Structured pose outputs:
■ ■ ■

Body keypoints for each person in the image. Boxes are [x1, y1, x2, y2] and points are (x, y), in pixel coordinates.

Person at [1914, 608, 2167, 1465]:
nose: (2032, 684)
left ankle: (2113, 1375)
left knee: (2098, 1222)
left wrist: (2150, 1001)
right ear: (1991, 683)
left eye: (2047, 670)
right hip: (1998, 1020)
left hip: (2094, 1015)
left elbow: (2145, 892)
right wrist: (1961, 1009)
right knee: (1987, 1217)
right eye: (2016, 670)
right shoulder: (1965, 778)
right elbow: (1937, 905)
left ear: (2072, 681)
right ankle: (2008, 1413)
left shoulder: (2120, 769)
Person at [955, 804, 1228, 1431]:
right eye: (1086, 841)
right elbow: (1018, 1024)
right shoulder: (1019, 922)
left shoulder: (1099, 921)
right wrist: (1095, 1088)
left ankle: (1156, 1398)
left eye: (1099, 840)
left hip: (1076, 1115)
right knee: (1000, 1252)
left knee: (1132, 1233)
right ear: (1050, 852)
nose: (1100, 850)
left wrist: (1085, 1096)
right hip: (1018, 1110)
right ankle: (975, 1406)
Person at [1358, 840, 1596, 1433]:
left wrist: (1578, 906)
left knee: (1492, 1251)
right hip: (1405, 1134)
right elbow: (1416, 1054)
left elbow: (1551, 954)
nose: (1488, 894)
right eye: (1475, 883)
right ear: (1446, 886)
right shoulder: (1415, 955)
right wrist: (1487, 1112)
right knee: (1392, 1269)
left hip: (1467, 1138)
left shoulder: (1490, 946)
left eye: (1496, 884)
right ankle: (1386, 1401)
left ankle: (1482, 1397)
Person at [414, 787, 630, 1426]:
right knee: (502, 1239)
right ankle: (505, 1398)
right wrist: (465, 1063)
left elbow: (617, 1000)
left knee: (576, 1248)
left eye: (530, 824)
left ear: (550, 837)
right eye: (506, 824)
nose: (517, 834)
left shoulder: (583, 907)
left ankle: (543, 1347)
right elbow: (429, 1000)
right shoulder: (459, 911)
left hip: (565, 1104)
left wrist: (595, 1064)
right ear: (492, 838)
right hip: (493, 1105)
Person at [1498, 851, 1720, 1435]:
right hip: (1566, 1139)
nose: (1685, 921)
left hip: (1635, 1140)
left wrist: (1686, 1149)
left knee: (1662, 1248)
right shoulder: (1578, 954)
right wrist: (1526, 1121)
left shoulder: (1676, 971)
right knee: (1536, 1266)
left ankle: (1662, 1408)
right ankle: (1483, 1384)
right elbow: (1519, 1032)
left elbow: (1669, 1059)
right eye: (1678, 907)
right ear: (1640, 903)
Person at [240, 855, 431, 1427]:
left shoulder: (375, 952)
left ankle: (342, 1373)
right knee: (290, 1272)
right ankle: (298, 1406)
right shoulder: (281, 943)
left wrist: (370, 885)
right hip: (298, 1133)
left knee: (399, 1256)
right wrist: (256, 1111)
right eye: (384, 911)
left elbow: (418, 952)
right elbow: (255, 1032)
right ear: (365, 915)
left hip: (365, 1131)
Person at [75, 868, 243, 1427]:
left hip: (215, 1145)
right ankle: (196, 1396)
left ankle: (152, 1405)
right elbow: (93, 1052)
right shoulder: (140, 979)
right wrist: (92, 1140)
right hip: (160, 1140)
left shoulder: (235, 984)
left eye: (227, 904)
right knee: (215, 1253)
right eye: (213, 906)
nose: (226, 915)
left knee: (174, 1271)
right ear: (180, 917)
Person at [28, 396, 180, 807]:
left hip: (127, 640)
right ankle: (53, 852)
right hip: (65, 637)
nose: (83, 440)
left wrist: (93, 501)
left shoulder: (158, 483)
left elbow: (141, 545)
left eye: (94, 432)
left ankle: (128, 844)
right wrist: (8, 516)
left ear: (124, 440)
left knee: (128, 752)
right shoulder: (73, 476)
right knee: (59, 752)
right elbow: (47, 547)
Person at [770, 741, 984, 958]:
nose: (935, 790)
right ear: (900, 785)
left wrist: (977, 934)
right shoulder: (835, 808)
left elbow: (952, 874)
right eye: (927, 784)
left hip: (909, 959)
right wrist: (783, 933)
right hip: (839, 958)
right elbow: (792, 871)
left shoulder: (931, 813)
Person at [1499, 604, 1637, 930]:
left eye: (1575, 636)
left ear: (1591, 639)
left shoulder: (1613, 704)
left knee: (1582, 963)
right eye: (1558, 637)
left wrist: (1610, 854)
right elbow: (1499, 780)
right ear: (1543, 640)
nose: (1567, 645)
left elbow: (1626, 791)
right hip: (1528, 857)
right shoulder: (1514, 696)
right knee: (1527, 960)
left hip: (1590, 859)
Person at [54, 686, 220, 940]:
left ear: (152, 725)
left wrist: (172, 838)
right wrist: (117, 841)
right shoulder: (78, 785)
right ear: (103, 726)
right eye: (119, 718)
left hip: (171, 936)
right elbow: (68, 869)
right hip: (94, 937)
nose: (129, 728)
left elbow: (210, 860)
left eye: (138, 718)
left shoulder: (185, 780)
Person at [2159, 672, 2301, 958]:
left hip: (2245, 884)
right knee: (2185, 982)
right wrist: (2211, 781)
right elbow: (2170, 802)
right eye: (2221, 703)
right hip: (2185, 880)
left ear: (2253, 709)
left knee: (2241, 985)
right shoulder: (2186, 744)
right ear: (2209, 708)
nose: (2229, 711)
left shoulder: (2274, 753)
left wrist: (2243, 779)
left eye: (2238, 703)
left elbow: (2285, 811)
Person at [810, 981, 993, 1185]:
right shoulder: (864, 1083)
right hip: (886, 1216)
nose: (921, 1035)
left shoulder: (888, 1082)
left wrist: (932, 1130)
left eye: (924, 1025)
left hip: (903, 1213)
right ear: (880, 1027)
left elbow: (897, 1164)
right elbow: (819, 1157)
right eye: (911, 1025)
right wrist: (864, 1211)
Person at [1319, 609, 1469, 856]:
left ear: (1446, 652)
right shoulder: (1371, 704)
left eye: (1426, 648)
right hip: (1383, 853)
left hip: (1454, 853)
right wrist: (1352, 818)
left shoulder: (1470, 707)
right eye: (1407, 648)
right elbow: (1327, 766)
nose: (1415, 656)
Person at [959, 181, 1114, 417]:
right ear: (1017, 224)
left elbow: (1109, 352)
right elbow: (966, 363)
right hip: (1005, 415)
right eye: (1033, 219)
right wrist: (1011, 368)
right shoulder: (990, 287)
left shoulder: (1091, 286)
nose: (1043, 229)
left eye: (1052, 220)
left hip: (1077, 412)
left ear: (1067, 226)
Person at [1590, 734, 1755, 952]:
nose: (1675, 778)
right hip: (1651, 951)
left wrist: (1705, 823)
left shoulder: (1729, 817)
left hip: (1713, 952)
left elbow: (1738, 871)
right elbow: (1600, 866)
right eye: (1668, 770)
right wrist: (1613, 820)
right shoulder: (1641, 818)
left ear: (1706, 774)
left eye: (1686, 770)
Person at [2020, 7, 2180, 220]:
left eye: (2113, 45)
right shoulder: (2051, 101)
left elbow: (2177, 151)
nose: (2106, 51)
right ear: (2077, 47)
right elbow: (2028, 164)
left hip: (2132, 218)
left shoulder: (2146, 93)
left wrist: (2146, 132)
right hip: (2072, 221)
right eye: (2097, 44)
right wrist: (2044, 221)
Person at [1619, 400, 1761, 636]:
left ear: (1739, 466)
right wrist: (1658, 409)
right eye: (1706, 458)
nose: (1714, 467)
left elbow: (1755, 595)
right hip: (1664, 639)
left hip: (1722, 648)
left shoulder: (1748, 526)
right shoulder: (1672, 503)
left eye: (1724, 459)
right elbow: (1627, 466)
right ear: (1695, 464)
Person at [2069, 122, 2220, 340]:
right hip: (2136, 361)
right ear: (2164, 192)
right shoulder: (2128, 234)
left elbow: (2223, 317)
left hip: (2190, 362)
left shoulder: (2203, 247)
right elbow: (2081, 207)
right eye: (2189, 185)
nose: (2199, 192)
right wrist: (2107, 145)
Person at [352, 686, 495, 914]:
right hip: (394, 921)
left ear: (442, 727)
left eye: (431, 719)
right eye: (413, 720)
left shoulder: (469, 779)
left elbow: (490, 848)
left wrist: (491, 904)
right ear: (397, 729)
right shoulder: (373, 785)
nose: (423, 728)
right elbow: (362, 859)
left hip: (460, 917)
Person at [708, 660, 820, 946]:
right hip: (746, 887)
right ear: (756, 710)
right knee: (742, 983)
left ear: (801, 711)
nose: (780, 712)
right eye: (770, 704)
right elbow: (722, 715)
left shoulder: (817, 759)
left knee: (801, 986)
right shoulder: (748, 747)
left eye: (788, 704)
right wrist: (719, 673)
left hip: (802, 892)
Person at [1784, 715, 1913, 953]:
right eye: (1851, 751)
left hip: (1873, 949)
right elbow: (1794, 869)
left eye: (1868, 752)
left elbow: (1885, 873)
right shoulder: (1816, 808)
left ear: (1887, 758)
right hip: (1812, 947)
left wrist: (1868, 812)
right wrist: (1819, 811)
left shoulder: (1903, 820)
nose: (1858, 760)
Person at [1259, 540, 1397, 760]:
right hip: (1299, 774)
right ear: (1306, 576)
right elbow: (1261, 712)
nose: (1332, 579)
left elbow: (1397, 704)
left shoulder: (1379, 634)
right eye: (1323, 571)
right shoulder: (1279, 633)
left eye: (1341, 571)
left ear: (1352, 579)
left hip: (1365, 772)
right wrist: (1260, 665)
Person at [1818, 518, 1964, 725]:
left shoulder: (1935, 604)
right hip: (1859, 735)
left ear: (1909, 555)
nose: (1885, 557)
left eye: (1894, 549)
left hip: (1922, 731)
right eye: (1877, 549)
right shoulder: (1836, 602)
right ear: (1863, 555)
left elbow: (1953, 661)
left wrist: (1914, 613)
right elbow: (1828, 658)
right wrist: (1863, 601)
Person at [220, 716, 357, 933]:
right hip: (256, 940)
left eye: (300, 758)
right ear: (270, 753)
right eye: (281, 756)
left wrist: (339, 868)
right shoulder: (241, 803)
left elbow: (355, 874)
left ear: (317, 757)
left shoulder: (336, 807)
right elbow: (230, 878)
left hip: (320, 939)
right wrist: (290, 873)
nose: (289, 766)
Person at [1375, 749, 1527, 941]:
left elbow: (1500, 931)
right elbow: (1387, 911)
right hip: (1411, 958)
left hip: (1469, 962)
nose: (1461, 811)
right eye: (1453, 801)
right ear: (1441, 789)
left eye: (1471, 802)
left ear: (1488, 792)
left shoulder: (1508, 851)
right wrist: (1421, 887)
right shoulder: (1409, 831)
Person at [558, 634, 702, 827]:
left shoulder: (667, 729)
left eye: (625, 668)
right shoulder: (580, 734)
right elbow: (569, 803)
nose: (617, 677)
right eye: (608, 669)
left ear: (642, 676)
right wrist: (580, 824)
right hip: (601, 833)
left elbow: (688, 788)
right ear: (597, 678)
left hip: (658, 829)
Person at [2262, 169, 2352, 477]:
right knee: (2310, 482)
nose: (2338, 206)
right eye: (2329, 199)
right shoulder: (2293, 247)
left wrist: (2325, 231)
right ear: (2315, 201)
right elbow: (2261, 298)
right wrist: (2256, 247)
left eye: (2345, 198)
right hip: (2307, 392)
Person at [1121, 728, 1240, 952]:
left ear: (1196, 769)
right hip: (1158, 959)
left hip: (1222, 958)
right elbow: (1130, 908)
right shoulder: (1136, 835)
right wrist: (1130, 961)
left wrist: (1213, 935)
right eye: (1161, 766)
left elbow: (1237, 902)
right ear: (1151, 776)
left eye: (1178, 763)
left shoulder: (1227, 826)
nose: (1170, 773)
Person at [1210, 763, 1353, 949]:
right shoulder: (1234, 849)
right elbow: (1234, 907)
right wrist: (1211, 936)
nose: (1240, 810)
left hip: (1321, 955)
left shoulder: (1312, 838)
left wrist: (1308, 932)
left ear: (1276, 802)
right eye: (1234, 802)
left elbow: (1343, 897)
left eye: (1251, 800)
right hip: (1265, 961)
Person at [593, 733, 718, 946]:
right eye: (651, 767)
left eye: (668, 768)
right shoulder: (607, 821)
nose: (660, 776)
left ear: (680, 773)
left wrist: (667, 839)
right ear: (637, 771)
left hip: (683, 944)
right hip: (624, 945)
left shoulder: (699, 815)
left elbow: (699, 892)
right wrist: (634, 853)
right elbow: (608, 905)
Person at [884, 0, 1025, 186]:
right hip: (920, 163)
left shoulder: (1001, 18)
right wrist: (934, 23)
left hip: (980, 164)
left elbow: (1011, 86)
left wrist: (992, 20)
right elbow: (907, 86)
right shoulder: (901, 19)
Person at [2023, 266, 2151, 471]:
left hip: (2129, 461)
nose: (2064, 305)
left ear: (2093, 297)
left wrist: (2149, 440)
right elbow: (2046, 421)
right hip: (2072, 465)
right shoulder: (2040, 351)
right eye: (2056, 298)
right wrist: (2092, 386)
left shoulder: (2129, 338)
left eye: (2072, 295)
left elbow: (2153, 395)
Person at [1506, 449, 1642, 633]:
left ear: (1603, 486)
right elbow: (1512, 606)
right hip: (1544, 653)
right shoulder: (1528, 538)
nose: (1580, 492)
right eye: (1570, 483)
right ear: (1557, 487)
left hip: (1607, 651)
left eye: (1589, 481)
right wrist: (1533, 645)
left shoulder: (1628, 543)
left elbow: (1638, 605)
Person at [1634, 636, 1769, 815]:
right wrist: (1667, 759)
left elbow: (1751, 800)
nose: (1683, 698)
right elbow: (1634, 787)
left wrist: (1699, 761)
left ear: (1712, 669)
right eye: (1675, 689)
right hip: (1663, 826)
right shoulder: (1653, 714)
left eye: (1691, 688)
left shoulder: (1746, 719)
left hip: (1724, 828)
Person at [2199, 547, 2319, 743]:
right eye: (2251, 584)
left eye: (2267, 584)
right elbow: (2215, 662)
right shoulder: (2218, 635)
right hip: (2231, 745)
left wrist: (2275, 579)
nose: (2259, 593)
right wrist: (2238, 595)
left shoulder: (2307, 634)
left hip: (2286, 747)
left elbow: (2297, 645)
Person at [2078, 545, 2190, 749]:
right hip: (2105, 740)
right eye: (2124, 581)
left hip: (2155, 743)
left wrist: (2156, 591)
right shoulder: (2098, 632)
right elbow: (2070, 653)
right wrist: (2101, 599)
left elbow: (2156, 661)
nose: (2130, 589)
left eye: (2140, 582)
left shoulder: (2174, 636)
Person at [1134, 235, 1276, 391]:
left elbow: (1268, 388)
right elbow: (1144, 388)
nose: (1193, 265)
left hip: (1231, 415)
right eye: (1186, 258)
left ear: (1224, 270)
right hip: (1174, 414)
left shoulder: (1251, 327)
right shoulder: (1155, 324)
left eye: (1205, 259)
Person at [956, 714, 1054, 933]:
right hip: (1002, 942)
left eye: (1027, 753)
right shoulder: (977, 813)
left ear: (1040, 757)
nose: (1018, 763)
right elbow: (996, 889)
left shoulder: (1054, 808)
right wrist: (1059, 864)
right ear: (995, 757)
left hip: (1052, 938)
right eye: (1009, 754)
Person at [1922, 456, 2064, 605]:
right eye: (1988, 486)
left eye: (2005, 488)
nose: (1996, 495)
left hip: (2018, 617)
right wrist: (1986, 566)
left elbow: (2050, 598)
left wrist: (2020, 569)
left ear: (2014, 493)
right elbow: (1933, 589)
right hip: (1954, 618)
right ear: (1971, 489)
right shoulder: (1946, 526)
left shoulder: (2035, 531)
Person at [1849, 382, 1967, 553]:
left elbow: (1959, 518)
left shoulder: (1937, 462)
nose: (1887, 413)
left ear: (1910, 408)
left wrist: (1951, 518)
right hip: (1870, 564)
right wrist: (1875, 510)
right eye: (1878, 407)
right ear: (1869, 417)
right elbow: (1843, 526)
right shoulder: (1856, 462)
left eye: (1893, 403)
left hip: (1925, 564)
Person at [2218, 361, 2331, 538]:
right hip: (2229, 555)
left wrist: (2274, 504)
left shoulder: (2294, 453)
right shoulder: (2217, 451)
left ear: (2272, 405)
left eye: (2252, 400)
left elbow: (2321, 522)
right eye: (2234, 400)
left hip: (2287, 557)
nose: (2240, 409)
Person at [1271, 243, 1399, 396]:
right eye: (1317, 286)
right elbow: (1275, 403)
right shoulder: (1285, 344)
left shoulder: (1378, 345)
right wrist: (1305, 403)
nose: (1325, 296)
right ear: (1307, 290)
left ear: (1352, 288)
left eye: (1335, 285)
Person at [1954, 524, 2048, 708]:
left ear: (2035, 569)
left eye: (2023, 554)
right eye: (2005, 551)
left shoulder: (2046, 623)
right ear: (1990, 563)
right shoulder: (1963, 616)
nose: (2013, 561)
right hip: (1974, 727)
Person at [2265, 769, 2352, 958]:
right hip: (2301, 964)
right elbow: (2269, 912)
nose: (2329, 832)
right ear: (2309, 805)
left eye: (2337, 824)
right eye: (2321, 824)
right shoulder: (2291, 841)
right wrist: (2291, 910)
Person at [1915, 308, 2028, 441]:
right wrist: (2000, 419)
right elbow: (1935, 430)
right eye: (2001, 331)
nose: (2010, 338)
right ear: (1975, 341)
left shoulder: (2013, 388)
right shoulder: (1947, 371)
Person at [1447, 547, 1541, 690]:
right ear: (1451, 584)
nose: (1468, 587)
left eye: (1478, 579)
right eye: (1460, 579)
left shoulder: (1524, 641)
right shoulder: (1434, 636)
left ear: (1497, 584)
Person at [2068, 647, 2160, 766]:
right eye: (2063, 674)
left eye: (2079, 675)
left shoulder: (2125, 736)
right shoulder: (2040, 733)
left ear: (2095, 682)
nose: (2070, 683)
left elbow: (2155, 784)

■ ■ ■

What the task requires: Begin at the line that has "left hip: (1231, 415)" in the entries above; stop after the line that has "left shoulder: (1937, 462)". Transcribe exactly those lines and no others.

Solution below:
left hip: (1231, 415)
right eye: (1186, 258)
left ear: (1224, 270)
right hip: (1174, 414)
left shoulder: (1251, 327)
right shoulder: (1155, 324)
left eye: (1205, 259)
Person at [956, 714, 1054, 933]:
right hip: (1002, 942)
left eye: (1027, 753)
right shoulder: (977, 813)
left ear: (1040, 757)
nose: (1018, 763)
right elbow: (996, 889)
left shoulder: (1054, 808)
right wrist: (1059, 864)
right ear: (995, 757)
left hip: (1052, 938)
right eye: (1009, 754)
Person at [1922, 456, 2064, 605]:
right eye: (1988, 486)
left eye: (2005, 488)
nose: (1996, 495)
left hip: (2018, 617)
right wrist: (1986, 566)
left elbow: (2050, 598)
left wrist: (2020, 569)
left ear: (2014, 493)
right elbow: (1933, 589)
right hip: (1954, 618)
right ear: (1971, 489)
right shoulder: (1946, 526)
left shoulder: (2035, 531)
Person at [1849, 382, 1967, 553]:
left elbow: (1959, 518)
left shoulder: (1937, 462)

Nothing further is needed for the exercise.